§ What to do
From the forum thread about Aristotle, copy the passage starting at "However the most" and ending at "in his lifetime.".

======== Selected excerpt

I never knew (obviously) that 'pride comes before a fall' is a common misquote
but I do now! Thanks!

------
atmosx
I don't think that any of the scientists/philosophers/mathematicians mentioned
(not even Hawkings) can _damage_ Aristotle that much. Aristotle is kind of
_far and away_ in terms of _perceived importance_. Perceived because I don't
know the body of work of all the people mentioned in the article.

IMHO these ancient scholars from whom western civilisation started, will be
read and re-read from the original text, studied and re-studied much more
thoroughly and many more times in the years to come than Russel of Hawkings.
Maybe unfortunately so, maybe not. I'm not able to judge any of the names
mentioned in the article. That's just a feeling, only time will tell.

As other posters already pointed out, when science comes at play, we have to
understand the dynamics of ancient Greece at 400 BC, with their lifestyle,
beliefs and lack of knowledge (in any science: physics, chemistry, etc.).

However the most important body of Greek philosophy is the questions/answers
surrounding men, existence, purpose (in life), knowledge (inherited or
learned?), etc. Because these are universal questions that any human being
with acceptable intellect will have to confront in his lifetime.

================
======== Dataset content

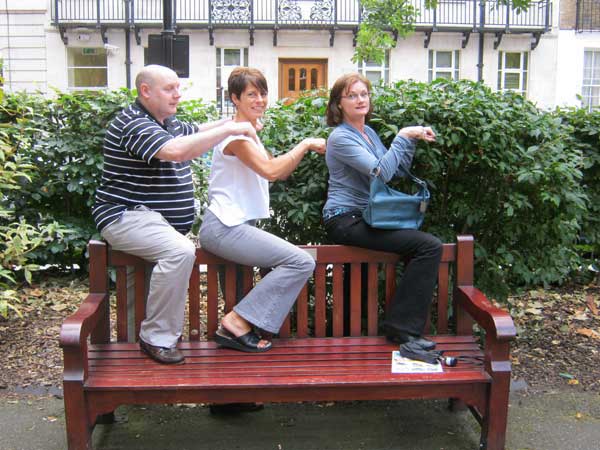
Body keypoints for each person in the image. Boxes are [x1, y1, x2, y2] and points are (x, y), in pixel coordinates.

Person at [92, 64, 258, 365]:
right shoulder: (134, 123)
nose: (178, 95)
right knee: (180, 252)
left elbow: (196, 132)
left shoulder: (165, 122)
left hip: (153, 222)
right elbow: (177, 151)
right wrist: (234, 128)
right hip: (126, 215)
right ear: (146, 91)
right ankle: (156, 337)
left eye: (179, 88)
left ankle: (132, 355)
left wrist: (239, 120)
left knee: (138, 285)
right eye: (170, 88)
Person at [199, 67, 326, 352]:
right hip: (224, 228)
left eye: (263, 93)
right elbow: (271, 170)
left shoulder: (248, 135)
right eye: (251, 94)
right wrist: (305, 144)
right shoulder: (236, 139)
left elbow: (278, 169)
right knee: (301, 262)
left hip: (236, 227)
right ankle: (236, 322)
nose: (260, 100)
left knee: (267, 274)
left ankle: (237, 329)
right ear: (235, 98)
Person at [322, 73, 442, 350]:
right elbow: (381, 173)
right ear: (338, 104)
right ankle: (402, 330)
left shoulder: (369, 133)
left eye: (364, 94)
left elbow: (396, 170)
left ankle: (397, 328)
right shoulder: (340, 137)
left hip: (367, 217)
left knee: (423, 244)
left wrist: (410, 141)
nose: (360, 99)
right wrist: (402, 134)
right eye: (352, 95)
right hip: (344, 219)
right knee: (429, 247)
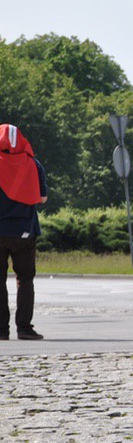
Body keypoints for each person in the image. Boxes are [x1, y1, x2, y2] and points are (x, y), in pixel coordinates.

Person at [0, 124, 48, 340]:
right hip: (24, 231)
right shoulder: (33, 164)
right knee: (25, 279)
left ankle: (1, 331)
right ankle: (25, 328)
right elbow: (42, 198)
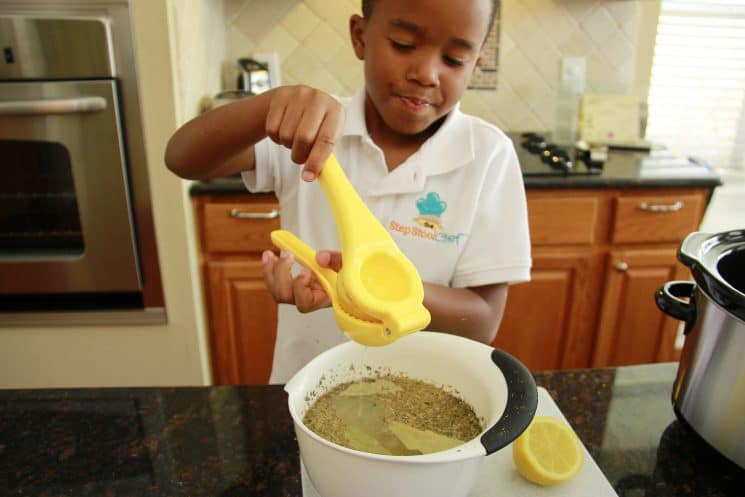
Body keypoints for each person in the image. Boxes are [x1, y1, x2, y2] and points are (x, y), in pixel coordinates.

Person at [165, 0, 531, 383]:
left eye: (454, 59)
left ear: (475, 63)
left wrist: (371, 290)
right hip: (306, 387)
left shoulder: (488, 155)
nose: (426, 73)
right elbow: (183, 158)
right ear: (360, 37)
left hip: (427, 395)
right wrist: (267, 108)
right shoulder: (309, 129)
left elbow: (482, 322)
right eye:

================

§ Exercise answer
However the most important body of Greek philosophy is the questions/answers
surrounding men, existence, purpose (in life), knowledge (inherited or
learned?), etc. Because these are universal questions that any human being
with acceptable intellect will have to confront in his lifetime.